Practical Statistics for Data Scientists

This book is aimed at the data scientist with some familiarity with the R and/or Python programming languages, and with some prior (perhaps spotty or ephemeral) exposure to statistics.

Chapter 1 : Introduction

Story

In 1962, John W. Tukey (Figure 1-1) called for a reformation of statistics in his seminal paper “The Future of Data Analysis” [Tukey-1962]. He proposed a new scientific discipline called data analysis that included statistical inference as just one component.

The field of exploratory data analysis was established with Tukey’s 1977 now-classic book Exploratory Data Analysis [Tukey-1977]. Tukey presented simple plots (e.g., boxplots, scatterplots) that, along with summary statistics (mean, median, quantiles, etc.), help paint a picture of a data set.

To apply the statistical concepts covered in this book, unstructured raw data must be processed and manipulated into a structured form

Structured Data

There are two basic types of structured data: numeric and categorical. Numeric data comes in two forms: continuous, such as wind speed or time duration, and discrete, such as the count of the occurrence of an event. Categorical data takes only a fixed set of values, such as a type of TV screen (plasma, LCD, LED, etc.) or a state name (Alabama, Alaska, etc.). Binary data is an important special case of categorical data that takes on only one of two values, such as 0/1, yes/no, or true/false. Another useful type of categorical data is ordinal data in which the categories are ordered; an example of this is a numerical rating (1, 2, 3, 4, or 5).

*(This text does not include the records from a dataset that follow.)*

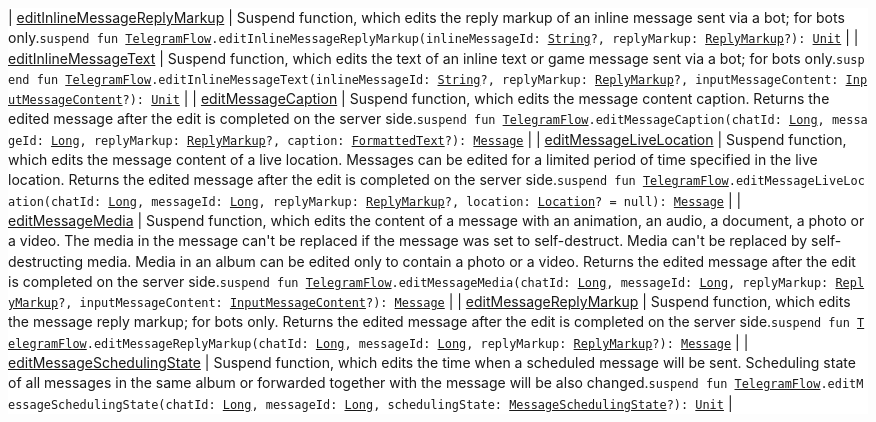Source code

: | [editInlineMessageReplyMarkup](edit-inline-message-reply-markup.md) | Suspend function, which edits the reply markup of an inline message sent via a bot; for bots only.`suspend fun `[`TelegramFlow`](../kotlinx.telegram.core/-telegram-flow/index.md)`.editInlineMessageReplyMarkup(inlineMessageId: `[`String`](https://kotlinlang.org/api/latest/jvm/stdlib/kotlin/-string/index.html)`?, replyMarkup: `[`ReplyMarkup`](https://tdlibx.github.io/td/docs/org/drinkless/td/libcore/telegram/TdApi.ReplyMarkup.html)`?): `[`Unit`](https://kotlinlang.org/api/latest/jvm/stdlib/kotlin/-unit/index.html) |
| [editInlineMessageText](edit-inline-message-text.md) | Suspend function, which edits the text of an inline text or game message sent via a bot; for bots only.`suspend fun `[`TelegramFlow`](../kotlinx.telegram.core/-telegram-flow/index.md)`.editInlineMessageText(inlineMessageId: `[`String`](https://kotlinlang.org/api/latest/jvm/stdlib/kotlin/-string/index.html)`?, replyMarkup: `[`ReplyMarkup`](https://tdlibx.github.io/td/docs/org/drinkless/td/libcore/telegram/TdApi.ReplyMarkup.html)`?, inputMessageContent: `[`InputMessageContent`](https://tdlibx.github.io/td/docs/org/drinkless/td/libcore/telegram/TdApi.InputMessageContent.html)`?): `[`Unit`](https://kotlinlang.org/api/latest/jvm/stdlib/kotlin/-unit/index.html) |
| [editMessageCaption](edit-message-caption.md) | Suspend function, which edits the message content caption. Returns the edited message after the edit is completed on the server side.`suspend fun `[`TelegramFlow`](../kotlinx.telegram.core/-telegram-flow/index.md)`.editMessageCaption(chatId: `[`Long`](https://kotlinlang.org/api/latest/jvm/stdlib/kotlin/-long/index.html)`, messageId: `[`Long`](https://kotlinlang.org/api/latest/jvm/stdlib/kotlin/-long/index.html)`, replyMarkup: `[`ReplyMarkup`](https://tdlibx.github.io/td/docs/org/drinkless/td/libcore/telegram/TdApi.ReplyMarkup.html)`?, caption: `[`FormattedText`](https://tdlibx.github.io/td/docs/org/drinkless/td/libcore/telegram/TdApi.FormattedText.html)`?): `[`Message`](https://tdlibx.github.io/td/docs/org/drinkless/td/libcore/telegram/TdApi.Message.html) |
| [editMessageLiveLocation](edit-message-live-location.md) | Suspend function, which edits the message content of a live location. Messages can be edited for a limited period of time specified in the live location. Returns the edited message after the edit is completed on the server side.`suspend fun `[`TelegramFlow`](../kotlinx.telegram.core/-telegram-flow/index.md)`.editMessageLiveLocation(chatId: `[`Long`](https://kotlinlang.org/api/latest/jvm/stdlib/kotlin/-long/index.html)`, messageId: `[`Long`](https://kotlinlang.org/api/latest/jvm/stdlib/kotlin/-long/index.html)`, replyMarkup: `[`ReplyMarkup`](https://tdlibx.github.io/td/docs/org/drinkless/td/libcore/telegram/TdApi.ReplyMarkup.html)`?, location: `[`Location`](https://tdlibx.github.io/td/docs/org/drinkless/td/libcore/telegram/TdApi.Location.html)`? = null): `[`Message`](https://tdlibx.github.io/td/docs/org/drinkless/td/libcore/telegram/TdApi.Message.html) |
| [editMessageMedia](edit-message-media.md) | Suspend function, which edits the content of a message with an animation, an audio, a document, a photo or a video. The media in the message can't be replaced if the message was set to self-destruct. Media can't be replaced by self-destructing media. Media in an album can be edited only to contain a photo or a video. Returns the edited message after the edit is completed on the server side.`suspend fun `[`TelegramFlow`](../kotlinx.telegram.core/-telegram-flow/index.md)`.editMessageMedia(chatId: `[`Long`](https://kotlinlang.org/api/latest/jvm/stdlib/kotlin/-long/index.html)`, messageId: `[`Long`](https://kotlinlang.org/api/latest/jvm/stdlib/kotlin/-long/index.html)`, replyMarkup: `[`ReplyMarkup`](https://tdlibx.github.io/td/docs/org/drinkless/td/libcore/telegram/TdApi.ReplyMarkup.html)`?, inputMessageContent: `[`InputMessageContent`](https://tdlibx.github.io/td/docs/org/drinkless/td/libcore/telegram/TdApi.InputMessageContent.html)`?): `[`Message`](https://tdlibx.github.io/td/docs/org/drinkless/td/libcore/telegram/TdApi.Message.html) |
| [editMessageReplyMarkup](edit-message-reply-markup.md) | Suspend function, which edits the message reply markup; for bots only. Returns the edited message after the edit is completed on the server side.`suspend fun `[`TelegramFlow`](../kotlinx.telegram.core/-telegram-flow/index.md)`.editMessageReplyMarkup(chatId: `[`Long`](https://kotlinlang.org/api/latest/jvm/stdlib/kotlin/-long/index.html)`, messageId: `[`Long`](https://kotlinlang.org/api/latest/jvm/stdlib/kotlin/-long/index.html)`, replyMarkup: `[`ReplyMarkup`](https://tdlibx.github.io/td/docs/org/drinkless/td/libcore/telegram/TdApi.ReplyMarkup.html)`?): `[`Message`](https://tdlibx.github.io/td/docs/org/drinkless/td/libcore/telegram/TdApi.Message.html) |
| [editMessageSchedulingState](edit-message-scheduling-state.md) | Suspend function, which edits the time when a scheduled message will be sent. Scheduling state of all messages in the same album or forwarded together with the message will be also changed.`suspend fun `[`TelegramFlow`](../kotlinx.telegram.core/-telegram-flow/index.md)`.editMessageSchedulingState(chatId: `[`Long`](https://kotlinlang.org/api/latest/jvm/stdlib/kotlin/-long/index.html)`, messageId: `[`Long`](https://kotlinlang.org/api/latest/jvm/stdlib/kotlin/-long/index.html)`, schedulingState: `[`MessageSchedulingState`](https://tdlibx.github.io/td/docs/org/drinkless/td/libcore/telegram/TdApi.MessageSchedulingState.html)`?): `[`Unit`](https://kotlinlang.org/api/latest/jvm/stdlib/kotlin/-unit/index.html) |
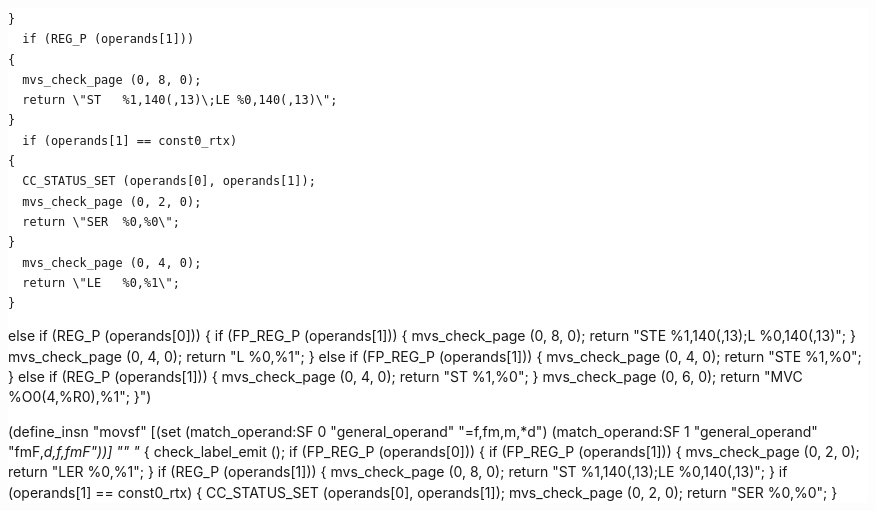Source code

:	}
      if (REG_P (operands[1]))
	{
	  mvs_check_page (0, 8, 0);
	  return \"ST	%1,140(,13)\;LE	%0,140(,13)\";
	}
      if (operands[1] == const0_rtx)
	{
	  CC_STATUS_SET (operands[0], operands[1]);
	  mvs_check_page (0, 2, 0);
	  return \"SER	%0,%0\";
	}
      mvs_check_page (0, 4, 0);
      return \"LE	%0,%1\";
    }
  else if (REG_P (operands[0]))
    {
      if (FP_REG_P (operands[1]))
	{
	  mvs_check_page (0, 8, 0);
	  return \"STE	%1,140(,13)\;L	%0,140(,13)\";
	}
      mvs_check_page (0, 4, 0);
      return \"L	%0,%1\";
    }
  else if (FP_REG_P (operands[1]))
    {
      mvs_check_page (0, 4, 0);
      return \"STE	%1,%0\";
    }
  else if (REG_P (operands[1]))
    {
      mvs_check_page (0, 4, 0);
      return \"ST	%1,%0\";
    }
  mvs_check_page (0, 6, 0);
  return \"MVC	%O0(4,%R0),%1\";
}")

(define_insn "movsf"
  [(set (match_operand:SF 0 "general_operand" "=f,fm,m,*d")
	(match_operand:SF 1 "general_operand" "fmF,*d,f,fmF"))]
  ""
  "*
{
  check_label_emit ();
  if (FP_REG_P (operands[0]))
    {
      if (FP_REG_P (operands[1]))
	{
	  mvs_check_page (0, 2, 0);
	  return \"LER	%0,%1\";
	}
      if (REG_P (operands[1]))
	{
	  mvs_check_page (0, 8, 0);
	  return \"ST	%1,140(,13)\;LE	%0,140(,13)\";
	}
      if (operands[1] == const0_rtx)
	{
	  CC_STATUS_SET (operands[0], operands[1]);
	  mvs_check_page (0, 2, 0);
	  return \"SER	%0,%0\";
	}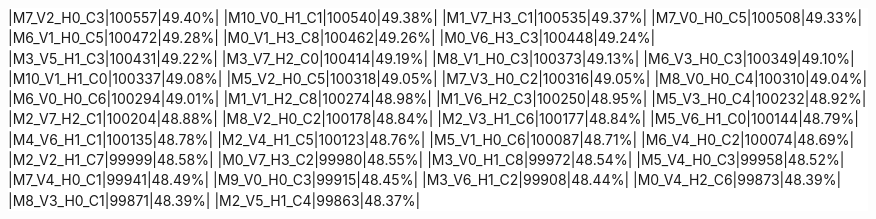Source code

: |M7_V2_H0_C3|100557|49.40%|
|M10_V0_H1_C1|100540|49.38%|
|M1_V7_H3_C1|100535|49.37%|
|M7_V0_H0_C5|100508|49.33%|
|M6_V1_H0_C5|100472|49.28%|
|M0_V1_H3_C8|100462|49.26%|
|M0_V6_H3_C3|100448|49.24%|
|M3_V5_H1_C3|100431|49.22%|
|M3_V7_H2_C0|100414|49.19%|
|M8_V1_H0_C3|100373|49.13%|
|M6_V3_H0_C3|100349|49.10%|
|M10_V1_H1_C0|100337|49.08%|
|M5_V2_H0_C5|100318|49.05%|
|M7_V3_H0_C2|100316|49.05%|
|M8_V0_H0_C4|100310|49.04%|
|M6_V0_H0_C6|100294|49.01%|
|M1_V1_H2_C8|100274|48.98%|
|M1_V6_H2_C3|100250|48.95%|
|M5_V3_H0_C4|100232|48.92%|
|M2_V7_H2_C1|100204|48.88%|
|M8_V2_H0_C2|100178|48.84%|
|M2_V3_H1_C6|100177|48.84%|
|M5_V6_H1_C0|100144|48.79%|
|M4_V6_H1_C1|100135|48.78%|
|M2_V4_H1_C5|100123|48.76%|
|M5_V1_H0_C6|100087|48.71%|
|M6_V4_H0_C2|100074|48.69%|
|M2_V2_H1_C7|99999|48.58%|
|M0_V7_H3_C2|99980|48.55%|
|M3_V0_H1_C8|99972|48.54%|
|M5_V4_H0_C3|99958|48.52%|
|M7_V4_H0_C1|99941|48.49%|
|M9_V0_H0_C3|99915|48.45%|
|M3_V6_H1_C2|99908|48.44%|
|M0_V4_H2_C6|99873|48.39%|
|M8_V3_H0_C1|99871|48.39%|
|M2_V5_H1_C4|99863|48.37%|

More important, the data type for a variable determines how software will handle computations for that variable.

The typical frame of reference for an analysis in data science is a rectangular data object, like a spreadsheet or database table. Rectangular data is the general term for a two-dimensional matrix with rows indicating records (cases) and columns indicating features (variables); data frame is the specific format in R and Python.

Data in relational databases must be extracted and put into a single table for most data analysis and modeling tasks.